Task item: Copy out, word for word, the part of the data that opens with its very first line and closes with the line containing "to Better Wellbeing indicate". Include both of those lines.

Records supplied:
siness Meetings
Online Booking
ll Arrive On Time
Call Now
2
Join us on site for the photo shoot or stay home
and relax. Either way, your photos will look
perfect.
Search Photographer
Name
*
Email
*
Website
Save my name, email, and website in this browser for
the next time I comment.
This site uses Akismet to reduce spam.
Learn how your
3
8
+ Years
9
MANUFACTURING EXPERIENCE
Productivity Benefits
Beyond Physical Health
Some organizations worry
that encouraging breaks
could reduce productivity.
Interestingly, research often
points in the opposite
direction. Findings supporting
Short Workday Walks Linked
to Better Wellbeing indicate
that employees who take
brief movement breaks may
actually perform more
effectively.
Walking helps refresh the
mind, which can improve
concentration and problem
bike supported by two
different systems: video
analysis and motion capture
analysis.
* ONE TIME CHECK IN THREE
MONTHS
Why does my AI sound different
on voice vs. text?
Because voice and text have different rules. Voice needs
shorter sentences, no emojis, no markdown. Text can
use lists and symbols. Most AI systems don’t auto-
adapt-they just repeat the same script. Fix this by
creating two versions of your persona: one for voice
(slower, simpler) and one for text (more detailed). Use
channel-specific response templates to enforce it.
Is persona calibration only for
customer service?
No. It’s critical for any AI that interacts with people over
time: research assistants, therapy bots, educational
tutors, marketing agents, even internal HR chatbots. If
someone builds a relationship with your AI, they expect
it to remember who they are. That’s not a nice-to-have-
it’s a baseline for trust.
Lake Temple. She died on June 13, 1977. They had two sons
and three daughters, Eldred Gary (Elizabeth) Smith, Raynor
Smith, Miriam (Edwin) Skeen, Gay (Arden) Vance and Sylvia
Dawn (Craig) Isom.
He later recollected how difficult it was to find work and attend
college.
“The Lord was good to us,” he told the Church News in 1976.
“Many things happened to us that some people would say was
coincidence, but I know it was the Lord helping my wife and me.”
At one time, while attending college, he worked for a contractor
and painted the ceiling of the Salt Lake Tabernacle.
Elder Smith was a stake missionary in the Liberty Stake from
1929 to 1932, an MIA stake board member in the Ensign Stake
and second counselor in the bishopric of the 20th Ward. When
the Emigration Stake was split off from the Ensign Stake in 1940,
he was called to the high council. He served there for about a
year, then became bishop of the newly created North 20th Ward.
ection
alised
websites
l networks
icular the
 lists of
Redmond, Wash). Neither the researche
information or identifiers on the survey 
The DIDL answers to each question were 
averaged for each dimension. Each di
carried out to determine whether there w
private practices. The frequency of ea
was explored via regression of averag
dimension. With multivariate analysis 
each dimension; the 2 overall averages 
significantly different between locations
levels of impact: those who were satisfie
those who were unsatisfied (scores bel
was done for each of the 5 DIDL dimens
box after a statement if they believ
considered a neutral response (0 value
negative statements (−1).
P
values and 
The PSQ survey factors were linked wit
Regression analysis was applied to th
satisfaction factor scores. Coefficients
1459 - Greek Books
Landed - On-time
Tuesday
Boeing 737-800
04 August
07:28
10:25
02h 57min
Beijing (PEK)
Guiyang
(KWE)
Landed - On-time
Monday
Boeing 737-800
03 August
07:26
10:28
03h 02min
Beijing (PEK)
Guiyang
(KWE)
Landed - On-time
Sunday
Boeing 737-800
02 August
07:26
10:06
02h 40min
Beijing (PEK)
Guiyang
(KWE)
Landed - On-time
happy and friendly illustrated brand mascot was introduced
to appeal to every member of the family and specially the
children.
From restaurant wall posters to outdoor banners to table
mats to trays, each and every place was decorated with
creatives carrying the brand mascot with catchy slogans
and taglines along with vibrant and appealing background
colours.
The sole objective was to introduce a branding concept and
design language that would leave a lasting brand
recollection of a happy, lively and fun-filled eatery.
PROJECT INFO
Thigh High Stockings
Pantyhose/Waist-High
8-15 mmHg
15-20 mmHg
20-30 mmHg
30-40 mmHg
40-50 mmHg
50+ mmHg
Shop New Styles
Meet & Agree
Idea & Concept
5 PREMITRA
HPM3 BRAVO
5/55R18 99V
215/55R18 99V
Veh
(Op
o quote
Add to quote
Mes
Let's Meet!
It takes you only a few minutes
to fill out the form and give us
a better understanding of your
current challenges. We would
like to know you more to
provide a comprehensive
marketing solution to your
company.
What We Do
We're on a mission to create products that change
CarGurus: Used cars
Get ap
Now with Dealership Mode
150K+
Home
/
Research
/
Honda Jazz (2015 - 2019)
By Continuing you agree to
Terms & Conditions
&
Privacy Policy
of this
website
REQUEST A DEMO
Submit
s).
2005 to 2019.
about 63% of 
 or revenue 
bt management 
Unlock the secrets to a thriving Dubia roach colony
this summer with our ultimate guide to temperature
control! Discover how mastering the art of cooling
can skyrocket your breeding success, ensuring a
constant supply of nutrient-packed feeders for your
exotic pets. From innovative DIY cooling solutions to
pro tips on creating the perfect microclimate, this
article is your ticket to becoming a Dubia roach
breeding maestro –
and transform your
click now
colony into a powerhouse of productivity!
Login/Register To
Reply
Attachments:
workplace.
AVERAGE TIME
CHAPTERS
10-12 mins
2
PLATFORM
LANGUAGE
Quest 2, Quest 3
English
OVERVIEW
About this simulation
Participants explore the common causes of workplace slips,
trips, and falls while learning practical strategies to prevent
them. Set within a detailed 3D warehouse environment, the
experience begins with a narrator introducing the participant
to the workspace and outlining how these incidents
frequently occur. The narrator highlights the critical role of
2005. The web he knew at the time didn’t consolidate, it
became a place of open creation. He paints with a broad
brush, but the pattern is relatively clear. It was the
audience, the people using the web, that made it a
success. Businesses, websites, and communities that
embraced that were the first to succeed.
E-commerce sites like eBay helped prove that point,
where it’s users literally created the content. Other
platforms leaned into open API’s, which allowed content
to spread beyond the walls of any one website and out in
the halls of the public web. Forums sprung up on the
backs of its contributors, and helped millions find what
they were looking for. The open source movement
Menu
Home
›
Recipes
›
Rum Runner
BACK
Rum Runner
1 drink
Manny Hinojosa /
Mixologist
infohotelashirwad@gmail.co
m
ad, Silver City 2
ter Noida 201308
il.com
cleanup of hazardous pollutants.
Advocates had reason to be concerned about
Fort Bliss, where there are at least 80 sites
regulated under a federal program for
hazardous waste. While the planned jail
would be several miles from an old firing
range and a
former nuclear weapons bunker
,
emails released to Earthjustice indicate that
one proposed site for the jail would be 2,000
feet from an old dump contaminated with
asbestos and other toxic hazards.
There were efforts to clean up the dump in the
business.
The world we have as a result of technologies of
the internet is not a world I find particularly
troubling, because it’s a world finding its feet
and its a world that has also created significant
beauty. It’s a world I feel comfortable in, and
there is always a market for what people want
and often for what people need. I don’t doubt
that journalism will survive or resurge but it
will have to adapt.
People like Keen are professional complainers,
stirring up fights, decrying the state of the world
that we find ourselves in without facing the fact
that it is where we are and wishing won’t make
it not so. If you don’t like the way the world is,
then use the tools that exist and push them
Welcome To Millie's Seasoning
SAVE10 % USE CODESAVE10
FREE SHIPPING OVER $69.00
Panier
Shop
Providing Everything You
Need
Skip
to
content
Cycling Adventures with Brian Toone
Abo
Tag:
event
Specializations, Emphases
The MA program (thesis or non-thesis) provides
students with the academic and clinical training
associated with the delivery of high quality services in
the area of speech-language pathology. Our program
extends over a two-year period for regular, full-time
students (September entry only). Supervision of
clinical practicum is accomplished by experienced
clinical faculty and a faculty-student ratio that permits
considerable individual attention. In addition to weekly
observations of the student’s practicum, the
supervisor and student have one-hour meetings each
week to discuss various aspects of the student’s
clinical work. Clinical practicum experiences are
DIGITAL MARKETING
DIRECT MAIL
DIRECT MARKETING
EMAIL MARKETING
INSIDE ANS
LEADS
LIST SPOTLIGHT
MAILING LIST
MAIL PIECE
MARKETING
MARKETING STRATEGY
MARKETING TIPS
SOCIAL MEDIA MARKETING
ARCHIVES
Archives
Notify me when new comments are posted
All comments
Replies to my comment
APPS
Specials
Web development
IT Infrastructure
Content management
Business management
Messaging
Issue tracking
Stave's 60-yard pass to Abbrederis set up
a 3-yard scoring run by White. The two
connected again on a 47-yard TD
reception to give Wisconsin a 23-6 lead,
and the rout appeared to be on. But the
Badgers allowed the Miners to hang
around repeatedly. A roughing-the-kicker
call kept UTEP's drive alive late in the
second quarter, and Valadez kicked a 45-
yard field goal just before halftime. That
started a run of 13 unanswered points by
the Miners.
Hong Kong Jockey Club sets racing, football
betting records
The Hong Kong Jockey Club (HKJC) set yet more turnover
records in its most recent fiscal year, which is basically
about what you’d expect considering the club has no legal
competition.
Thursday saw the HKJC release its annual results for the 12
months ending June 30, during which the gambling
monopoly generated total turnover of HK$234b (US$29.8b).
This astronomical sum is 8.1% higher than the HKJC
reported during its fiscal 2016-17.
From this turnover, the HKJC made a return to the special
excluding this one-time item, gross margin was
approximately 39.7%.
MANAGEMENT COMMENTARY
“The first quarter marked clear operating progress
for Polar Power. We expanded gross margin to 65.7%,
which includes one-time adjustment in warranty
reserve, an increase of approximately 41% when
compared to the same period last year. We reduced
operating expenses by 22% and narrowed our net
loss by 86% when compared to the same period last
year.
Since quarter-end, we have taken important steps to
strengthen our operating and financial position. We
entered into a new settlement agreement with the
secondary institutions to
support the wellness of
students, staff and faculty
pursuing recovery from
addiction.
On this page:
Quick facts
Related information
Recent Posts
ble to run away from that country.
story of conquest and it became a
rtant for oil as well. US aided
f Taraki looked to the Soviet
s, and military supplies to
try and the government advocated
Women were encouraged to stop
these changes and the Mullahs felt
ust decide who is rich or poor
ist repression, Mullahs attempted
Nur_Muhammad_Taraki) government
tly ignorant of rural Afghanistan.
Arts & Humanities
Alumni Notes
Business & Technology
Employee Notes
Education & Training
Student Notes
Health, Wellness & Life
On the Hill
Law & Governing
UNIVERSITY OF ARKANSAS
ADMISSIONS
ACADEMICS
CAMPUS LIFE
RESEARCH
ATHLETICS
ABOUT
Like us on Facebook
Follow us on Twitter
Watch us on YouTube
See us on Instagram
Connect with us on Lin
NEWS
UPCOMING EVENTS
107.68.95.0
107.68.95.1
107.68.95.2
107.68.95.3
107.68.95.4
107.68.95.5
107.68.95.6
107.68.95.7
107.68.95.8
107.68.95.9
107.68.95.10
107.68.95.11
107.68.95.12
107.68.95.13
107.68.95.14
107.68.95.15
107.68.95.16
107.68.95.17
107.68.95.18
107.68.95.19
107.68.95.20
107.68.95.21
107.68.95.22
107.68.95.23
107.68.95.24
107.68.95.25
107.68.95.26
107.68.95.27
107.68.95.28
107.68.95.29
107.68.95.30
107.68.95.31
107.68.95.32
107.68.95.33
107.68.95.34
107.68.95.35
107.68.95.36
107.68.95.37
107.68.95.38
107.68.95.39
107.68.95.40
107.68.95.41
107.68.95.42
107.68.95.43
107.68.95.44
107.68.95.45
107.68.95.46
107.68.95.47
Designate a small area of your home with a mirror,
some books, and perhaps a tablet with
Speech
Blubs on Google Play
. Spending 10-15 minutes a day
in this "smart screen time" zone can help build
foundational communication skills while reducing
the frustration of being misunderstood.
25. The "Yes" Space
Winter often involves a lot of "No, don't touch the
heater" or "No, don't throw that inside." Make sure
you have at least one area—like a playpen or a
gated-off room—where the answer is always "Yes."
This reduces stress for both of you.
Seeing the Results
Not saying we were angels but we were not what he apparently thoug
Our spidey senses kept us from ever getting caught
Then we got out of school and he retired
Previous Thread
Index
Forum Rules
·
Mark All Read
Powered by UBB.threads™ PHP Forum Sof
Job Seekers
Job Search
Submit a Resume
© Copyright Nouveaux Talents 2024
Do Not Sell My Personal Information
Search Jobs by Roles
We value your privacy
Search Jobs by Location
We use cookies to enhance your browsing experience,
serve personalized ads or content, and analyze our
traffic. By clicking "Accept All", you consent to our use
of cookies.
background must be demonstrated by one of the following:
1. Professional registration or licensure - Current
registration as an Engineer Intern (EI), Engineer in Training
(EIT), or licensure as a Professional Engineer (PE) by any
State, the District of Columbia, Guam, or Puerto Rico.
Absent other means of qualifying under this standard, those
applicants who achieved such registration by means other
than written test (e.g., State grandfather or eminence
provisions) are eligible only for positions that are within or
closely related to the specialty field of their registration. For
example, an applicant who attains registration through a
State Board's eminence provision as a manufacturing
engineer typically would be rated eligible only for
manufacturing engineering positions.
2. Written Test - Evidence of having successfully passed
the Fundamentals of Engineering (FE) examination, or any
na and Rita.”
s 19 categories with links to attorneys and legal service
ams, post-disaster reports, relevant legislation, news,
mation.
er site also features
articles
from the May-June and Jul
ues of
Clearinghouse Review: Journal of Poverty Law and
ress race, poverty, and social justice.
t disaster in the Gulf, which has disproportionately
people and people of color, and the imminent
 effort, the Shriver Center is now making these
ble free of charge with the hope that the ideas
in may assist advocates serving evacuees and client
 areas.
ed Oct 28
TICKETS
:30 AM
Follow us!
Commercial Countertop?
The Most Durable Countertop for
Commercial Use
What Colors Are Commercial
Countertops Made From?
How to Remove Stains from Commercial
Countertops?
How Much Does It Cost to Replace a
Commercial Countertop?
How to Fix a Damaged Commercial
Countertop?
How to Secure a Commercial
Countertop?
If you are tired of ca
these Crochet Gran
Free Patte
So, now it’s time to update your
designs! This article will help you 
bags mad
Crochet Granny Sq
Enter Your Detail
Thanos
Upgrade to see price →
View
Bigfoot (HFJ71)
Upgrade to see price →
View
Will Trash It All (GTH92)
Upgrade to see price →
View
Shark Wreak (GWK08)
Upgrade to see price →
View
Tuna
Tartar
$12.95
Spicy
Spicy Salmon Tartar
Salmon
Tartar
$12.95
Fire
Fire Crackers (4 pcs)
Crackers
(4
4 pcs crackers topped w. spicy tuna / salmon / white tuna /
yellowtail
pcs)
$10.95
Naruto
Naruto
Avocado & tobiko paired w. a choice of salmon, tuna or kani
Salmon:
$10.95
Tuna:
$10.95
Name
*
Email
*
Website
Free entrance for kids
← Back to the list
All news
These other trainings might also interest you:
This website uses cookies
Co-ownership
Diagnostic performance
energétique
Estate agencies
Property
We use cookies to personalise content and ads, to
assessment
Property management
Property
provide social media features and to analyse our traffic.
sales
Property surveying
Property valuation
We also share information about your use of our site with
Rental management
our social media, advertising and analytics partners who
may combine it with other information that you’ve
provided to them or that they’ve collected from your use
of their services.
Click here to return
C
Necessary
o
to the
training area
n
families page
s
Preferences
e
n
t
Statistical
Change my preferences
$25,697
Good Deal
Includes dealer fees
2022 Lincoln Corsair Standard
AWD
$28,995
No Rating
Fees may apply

Answer:
siness Meetings
Online Booking
ll Arrive On Time
Call Now
2
Join us on site for the photo shoot or stay home
and relax. Either way, your photos will look
perfect.
Search Photographer
Name
*
Email
*
Website
Save my name, email, and website in this browser for
the next time I comment.
This site uses Akismet to reduce spam.
Learn how your
3
8
+ Years
9
MANUFACTURING EXPERIENCE
Productivity Benefits
Beyond Physical Health
Some organizations worry
that encouraging breaks
could reduce productivity.
Interestingly, research often
points in the opposite
direction. Findings supporting
Short Workday Walks Linked
to Better Wellbeing indicate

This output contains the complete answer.